* [Edit tracking data]
++++
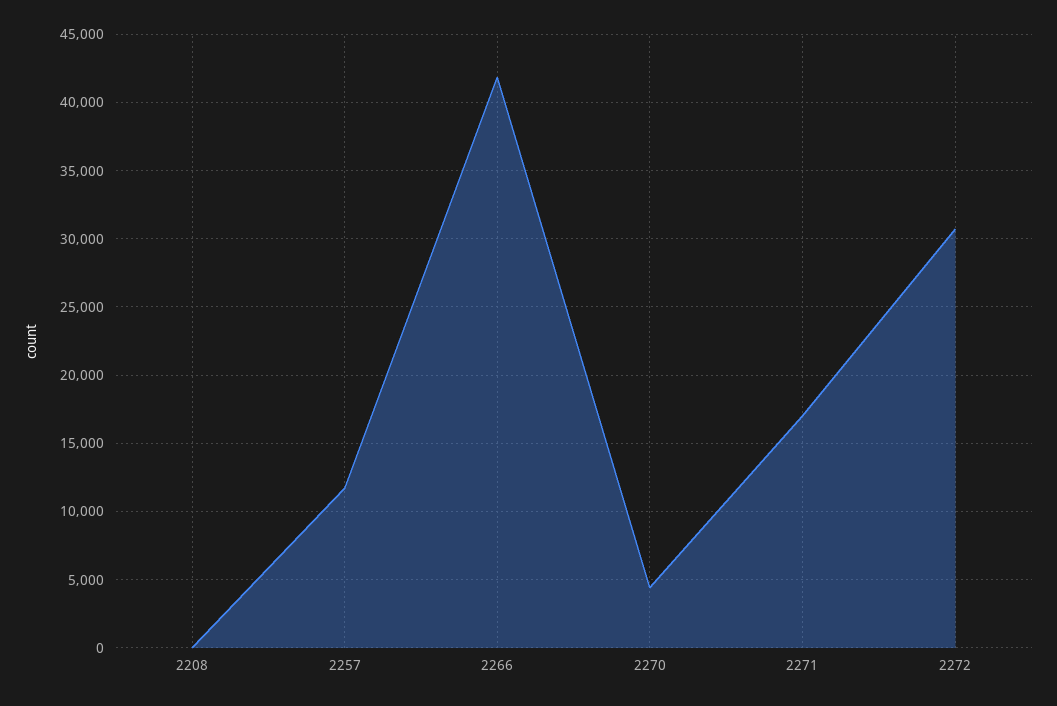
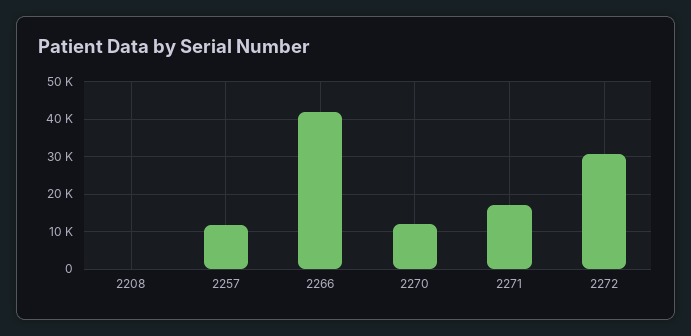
2270: 4500 -> 12000

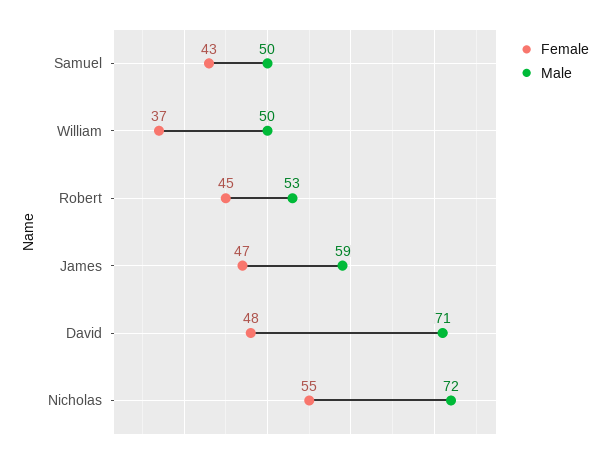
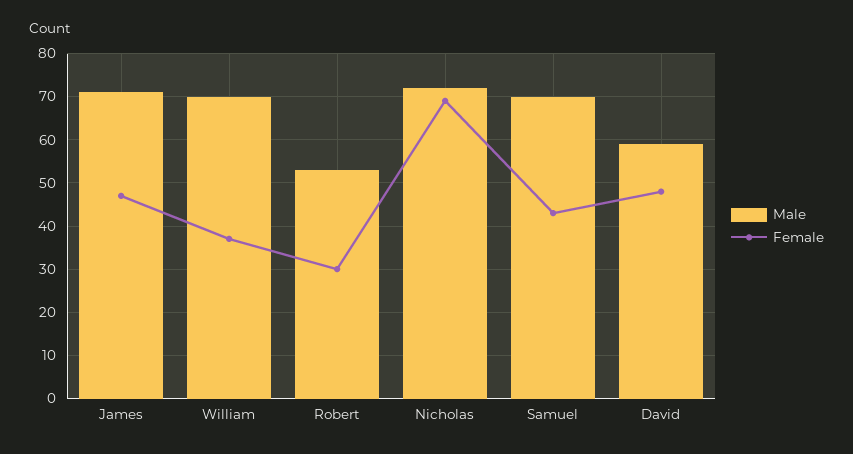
Male, Samuel: 50 -> 70
Male, William: 50 -> 70
Female, Robert: 45 -> 30
Male, James: 59 -> 70
Male, David: 71 -> 60
Female, Nicholas: 55 -> 70

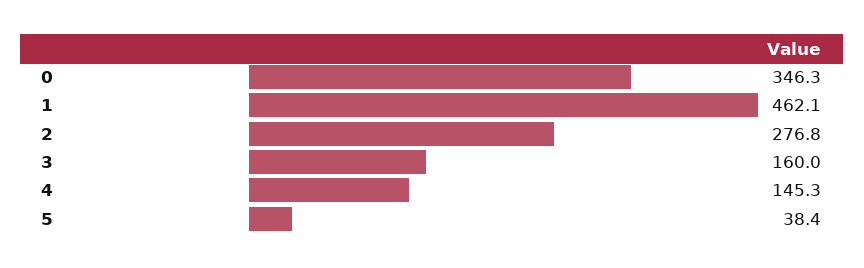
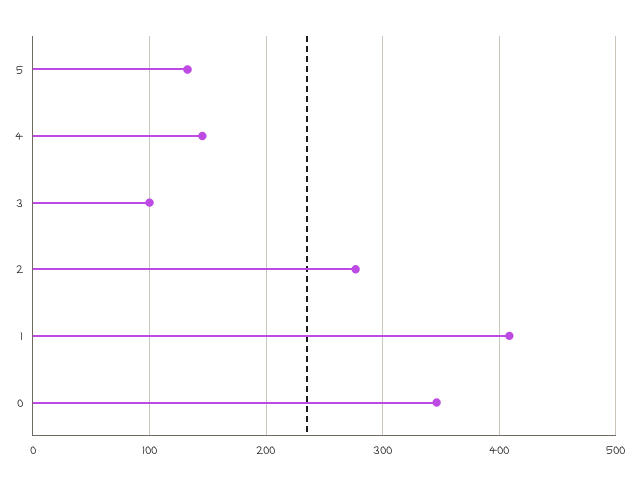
1: 462.1 -> 410
3: 160 -> 100
5: 38.4 -> 130

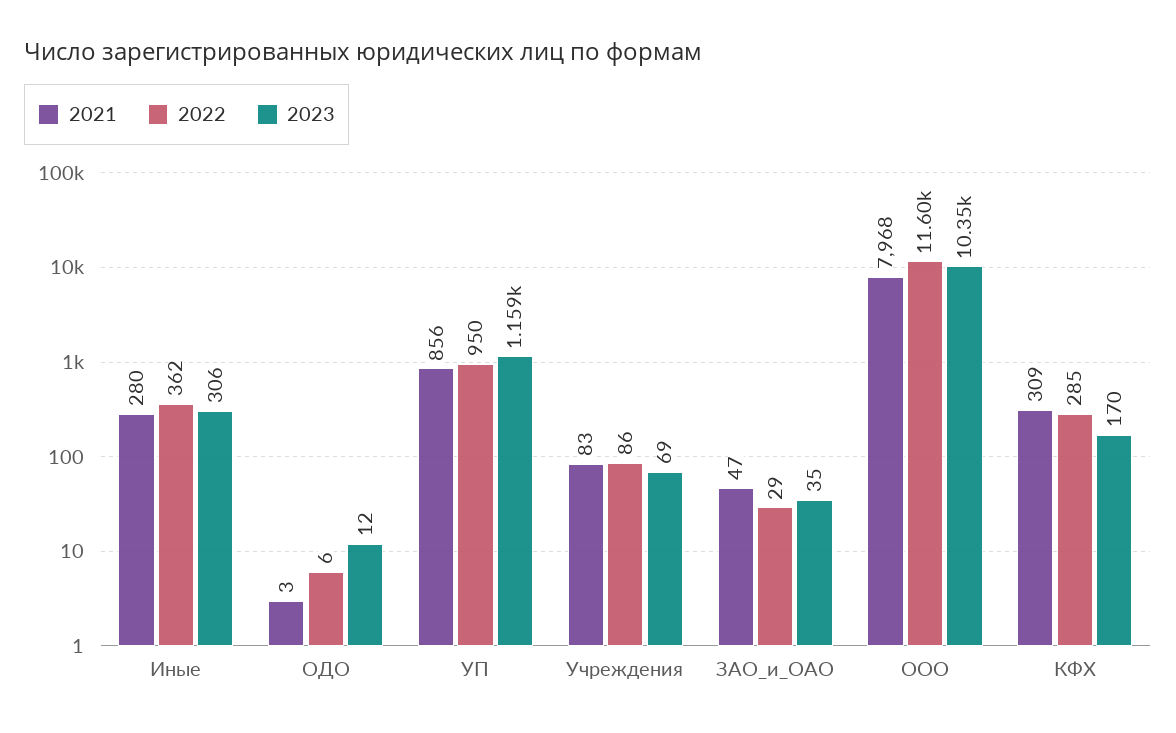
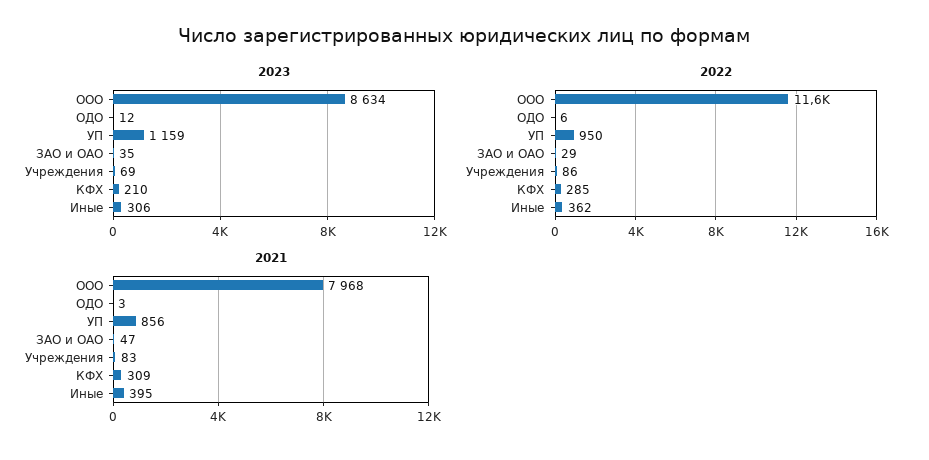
2021, Иные: 280 -> 395
2023, ООО: 10350 -> 8634
2023, КФХ: 170 -> 210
++++
* [WORK TO BE COMPLETED] When repeating the entries, leave out every picture and keep the rest exact.

* [ANSWER TO THIS PROBLEM]
2270: 4500 -> 12000

Male, Samuel: 50 -> 70
Male, William: 50 -> 70
Female, Robert: 45 -> 30
Male, James: 59 -> 70
Male, David: 71 -> 60
Female, Nicholas: 55 -> 70

1: 462.1 -> 410
3: 160 -> 100
5: 38.4 -> 130

2021, Иные: 280 -> 395
2023, ООО: 10350 -> 8634
2023, КФХ: 170 -> 210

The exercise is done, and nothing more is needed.